Attribute Columns Section

This section is shown below the Fields grid. It contains the following

Automatically create attribute columns: this checkbox is unchecked by default. It allows you to specify that database column attributes representing the data project's fields are to be created automatically. It is accompanied by a Create attributes in property, which is enabled and mandatory when Automatically... is checked, which allows you to select the (non-external) folder in which attributes are to be created.
Expiry date: this optional property allows you to specify a date at which the data project will expire.
Create attributes in: allows you to specify the folder in which attributes will be created.

Join Details Section

This section is shown below the Attribute Columns section. It contains the following:

It is used to define the simple join between the table into which data is to be loaded and an existing reference table. The section consists of Join Details and Join Key Pairs sub-sections.

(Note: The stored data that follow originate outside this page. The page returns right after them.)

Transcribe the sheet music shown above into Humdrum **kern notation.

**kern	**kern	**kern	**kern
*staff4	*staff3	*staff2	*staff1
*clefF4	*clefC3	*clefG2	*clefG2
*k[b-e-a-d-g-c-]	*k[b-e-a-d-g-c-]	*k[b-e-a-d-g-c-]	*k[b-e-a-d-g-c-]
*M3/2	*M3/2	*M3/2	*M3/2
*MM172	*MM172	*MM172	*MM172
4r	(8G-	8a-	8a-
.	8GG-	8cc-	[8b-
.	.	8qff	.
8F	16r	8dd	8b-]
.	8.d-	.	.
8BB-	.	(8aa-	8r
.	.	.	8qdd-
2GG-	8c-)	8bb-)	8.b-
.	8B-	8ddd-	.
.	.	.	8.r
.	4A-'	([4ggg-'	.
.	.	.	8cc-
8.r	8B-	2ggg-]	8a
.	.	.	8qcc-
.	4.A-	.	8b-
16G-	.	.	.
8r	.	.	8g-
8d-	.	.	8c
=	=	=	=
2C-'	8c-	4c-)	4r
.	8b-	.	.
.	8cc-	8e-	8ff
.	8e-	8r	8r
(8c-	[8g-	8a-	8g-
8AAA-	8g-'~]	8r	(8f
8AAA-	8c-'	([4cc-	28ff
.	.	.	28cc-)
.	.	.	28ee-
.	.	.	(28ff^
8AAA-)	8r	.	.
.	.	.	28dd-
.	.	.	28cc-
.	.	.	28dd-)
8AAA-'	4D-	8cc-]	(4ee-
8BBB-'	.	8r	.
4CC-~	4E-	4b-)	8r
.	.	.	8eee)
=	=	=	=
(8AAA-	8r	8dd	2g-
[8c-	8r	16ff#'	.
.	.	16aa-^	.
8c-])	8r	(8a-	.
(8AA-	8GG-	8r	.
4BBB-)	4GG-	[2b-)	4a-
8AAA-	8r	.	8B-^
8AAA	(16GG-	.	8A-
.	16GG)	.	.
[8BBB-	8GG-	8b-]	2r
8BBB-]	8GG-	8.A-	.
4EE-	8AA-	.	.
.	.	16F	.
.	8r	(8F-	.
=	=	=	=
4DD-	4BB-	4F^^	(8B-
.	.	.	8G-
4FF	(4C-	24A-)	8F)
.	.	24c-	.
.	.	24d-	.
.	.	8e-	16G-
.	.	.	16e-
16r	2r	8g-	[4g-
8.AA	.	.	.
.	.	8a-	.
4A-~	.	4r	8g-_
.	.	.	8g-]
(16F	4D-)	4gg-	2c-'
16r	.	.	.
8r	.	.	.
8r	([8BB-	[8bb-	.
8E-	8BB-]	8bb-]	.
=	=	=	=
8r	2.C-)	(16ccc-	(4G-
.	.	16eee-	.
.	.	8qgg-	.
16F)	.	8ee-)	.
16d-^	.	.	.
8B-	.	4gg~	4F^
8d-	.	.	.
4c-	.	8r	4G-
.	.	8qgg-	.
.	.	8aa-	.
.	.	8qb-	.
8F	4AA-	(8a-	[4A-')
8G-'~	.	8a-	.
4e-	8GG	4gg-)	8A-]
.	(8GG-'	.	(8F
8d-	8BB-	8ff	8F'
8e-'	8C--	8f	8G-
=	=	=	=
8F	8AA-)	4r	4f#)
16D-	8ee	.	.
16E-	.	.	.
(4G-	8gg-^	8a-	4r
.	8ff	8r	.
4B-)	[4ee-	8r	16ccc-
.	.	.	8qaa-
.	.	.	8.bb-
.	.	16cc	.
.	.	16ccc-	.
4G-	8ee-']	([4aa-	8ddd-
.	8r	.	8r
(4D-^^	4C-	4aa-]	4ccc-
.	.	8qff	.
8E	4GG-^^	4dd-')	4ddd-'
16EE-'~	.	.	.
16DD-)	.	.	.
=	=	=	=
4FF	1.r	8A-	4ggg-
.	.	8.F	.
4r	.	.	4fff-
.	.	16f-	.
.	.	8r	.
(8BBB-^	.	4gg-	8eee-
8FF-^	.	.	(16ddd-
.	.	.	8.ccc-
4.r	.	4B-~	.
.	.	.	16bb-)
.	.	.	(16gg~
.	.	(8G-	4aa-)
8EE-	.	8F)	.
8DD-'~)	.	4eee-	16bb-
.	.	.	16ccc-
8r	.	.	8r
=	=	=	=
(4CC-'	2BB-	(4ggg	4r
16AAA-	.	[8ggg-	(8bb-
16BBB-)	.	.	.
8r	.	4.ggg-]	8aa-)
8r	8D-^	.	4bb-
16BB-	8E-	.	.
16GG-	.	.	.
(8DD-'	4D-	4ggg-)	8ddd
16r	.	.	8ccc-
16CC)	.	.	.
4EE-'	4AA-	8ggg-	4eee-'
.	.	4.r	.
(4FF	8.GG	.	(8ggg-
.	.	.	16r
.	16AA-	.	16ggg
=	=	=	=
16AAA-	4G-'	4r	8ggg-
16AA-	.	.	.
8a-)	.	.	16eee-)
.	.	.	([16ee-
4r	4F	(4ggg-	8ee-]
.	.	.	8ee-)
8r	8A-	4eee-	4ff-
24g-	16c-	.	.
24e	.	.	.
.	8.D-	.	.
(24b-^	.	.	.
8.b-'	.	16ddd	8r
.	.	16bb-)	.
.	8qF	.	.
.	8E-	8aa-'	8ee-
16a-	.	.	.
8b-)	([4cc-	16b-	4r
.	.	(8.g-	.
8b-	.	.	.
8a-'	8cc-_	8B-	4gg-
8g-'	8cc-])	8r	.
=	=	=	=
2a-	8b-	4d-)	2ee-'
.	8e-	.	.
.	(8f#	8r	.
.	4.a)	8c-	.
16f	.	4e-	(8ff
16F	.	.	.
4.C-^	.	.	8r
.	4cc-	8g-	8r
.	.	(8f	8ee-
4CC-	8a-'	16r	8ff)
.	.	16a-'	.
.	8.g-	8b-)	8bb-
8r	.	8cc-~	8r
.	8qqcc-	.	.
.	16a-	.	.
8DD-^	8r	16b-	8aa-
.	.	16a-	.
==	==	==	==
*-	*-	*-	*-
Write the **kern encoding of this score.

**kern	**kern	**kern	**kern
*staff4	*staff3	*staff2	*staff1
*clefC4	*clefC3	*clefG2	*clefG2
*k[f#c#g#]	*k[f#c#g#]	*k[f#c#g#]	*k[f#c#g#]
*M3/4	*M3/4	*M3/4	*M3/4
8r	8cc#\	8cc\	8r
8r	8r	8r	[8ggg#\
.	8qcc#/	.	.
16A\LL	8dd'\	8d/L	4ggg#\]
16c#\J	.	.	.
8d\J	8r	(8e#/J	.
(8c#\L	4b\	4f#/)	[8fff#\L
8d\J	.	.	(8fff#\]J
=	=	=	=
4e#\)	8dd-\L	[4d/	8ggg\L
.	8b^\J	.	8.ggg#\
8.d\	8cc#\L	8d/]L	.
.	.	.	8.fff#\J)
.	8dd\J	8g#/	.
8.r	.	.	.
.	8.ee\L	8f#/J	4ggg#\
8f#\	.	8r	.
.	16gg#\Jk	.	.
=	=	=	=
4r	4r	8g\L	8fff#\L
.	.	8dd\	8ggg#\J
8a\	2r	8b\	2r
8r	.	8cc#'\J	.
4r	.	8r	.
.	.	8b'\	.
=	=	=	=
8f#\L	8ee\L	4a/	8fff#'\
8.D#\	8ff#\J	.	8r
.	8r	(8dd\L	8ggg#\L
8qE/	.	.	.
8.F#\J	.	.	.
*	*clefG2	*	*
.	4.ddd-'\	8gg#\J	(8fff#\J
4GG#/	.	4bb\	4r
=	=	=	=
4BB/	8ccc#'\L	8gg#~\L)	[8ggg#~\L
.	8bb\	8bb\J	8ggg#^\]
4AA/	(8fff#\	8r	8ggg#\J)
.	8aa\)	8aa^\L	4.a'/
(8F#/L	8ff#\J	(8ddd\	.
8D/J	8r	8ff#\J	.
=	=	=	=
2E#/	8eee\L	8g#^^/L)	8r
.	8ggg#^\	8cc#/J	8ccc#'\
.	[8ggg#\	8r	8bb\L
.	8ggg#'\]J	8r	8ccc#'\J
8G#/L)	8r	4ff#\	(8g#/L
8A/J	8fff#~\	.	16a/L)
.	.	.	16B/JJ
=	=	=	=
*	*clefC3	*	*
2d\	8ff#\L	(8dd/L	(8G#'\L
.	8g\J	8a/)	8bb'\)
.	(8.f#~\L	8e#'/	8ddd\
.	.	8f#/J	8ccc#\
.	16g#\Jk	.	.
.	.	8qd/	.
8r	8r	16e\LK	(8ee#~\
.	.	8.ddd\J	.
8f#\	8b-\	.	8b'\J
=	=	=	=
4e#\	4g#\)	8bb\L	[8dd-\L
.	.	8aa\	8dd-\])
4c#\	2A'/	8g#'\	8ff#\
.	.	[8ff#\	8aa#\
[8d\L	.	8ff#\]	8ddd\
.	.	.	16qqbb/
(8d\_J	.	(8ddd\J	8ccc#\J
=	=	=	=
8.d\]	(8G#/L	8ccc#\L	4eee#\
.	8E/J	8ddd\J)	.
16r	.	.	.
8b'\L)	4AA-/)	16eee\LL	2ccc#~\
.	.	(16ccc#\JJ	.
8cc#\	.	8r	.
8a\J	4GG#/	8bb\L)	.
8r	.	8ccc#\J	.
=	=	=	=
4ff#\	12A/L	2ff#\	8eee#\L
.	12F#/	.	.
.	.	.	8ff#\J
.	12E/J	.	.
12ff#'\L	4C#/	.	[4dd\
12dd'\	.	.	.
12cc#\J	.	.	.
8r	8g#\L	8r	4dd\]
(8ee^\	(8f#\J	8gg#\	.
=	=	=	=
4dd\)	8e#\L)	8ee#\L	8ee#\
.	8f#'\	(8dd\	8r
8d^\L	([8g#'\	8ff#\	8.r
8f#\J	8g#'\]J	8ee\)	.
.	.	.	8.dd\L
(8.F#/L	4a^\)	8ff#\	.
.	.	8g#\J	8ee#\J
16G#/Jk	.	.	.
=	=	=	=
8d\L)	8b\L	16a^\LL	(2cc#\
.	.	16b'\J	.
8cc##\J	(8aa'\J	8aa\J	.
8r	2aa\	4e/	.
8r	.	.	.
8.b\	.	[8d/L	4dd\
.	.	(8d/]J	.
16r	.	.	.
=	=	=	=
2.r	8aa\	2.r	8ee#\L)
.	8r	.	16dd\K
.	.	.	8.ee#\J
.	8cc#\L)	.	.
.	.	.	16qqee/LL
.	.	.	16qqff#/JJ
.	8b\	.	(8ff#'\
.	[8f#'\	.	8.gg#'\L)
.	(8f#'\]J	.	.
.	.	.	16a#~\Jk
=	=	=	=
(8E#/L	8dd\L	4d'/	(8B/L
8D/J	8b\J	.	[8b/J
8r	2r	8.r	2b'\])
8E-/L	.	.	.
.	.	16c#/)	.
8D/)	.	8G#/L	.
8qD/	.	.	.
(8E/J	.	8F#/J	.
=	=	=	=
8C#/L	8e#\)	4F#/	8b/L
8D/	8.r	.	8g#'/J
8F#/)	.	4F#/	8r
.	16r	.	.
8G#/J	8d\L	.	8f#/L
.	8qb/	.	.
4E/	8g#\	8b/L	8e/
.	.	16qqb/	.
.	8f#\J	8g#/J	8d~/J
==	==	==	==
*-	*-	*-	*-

The Join Details sub-section contains the following:

Create new join after load: this checkbox is unchecked by default. When checked, a join between an existing reference table and the uploaded data's table will be created when the data is loaded. Checking the property enables Reference table.
Reference table: this property is mandatory when enabled. It represents the existing database table to which the uploaded data's table will be joined. It is populated using the Choose Database Item dialog, which lists all tables in the data warehouse. On changing the selected table:
- Any existing join key pairs are removed.
- A new join key pair is added, following the rules documented at the Join Key Pairs table’s Add button (see below for details).
Cardinality: this dropdown list allows you to define the nature of the join between the reference and data tables. It exposes the following values:
- Not known (the default)
- One to one
- One to many
- Many to one
- Many to many

The Join Key Pairs sub-section allows you to define the pairs of keys that will be used to create the join between reference and data tables. It consists of a toolbar and a table.

Toolbar: exposing the following:
- Add: this button is enabled when a Reference table has been chosen. Clicking it adds a new join key pair to the table. Join Key 1 is set to the data table's primary key (or first alphabetical column if a primary key is not defined). Join Key 2 is set to a matching column at the reference table, else to its primary key, else to the first column alphabetically.
- Remove: this button is enabled when a join key pair is selected. Invocation removes the currently-selected join key pair without display of an ‘Are You Sure?’ dialog.
Table: listing all existing join key pairs. The table contains two columns:
- Join Key 1: this column represents a key from the data table. It is set using a dropdown, which exposes values representing each of the data table's columns.
- Join Key 2: this column represents a key from the reference table. It is set using the Choose Database Item dialog, which is constrained to display only columns from the selected Reference table.

Provision of at least one join key pair is mandatory.

Actions Panel

The Actions panel is shown to the right.

It is only displayed prior to starting the acquisition of the data project’s second or a subsequent file. The buttons that it contains are enabled, disabled or made visible in accordance with the current status of the data project. The buttons shown are as per the File Analysis panel.

Navigation Buttons

The navigation buttons provide an alternative way of navigating through the wizard-style sequence of data project definition process steps.

They are displayed at the bottom right of the panel.

In the Definition tab’s Field Analysis panel, the Back button is enabled, and displays the File Analysis panel. Next is disabled, as Field Analysis represents the final step in the definition process.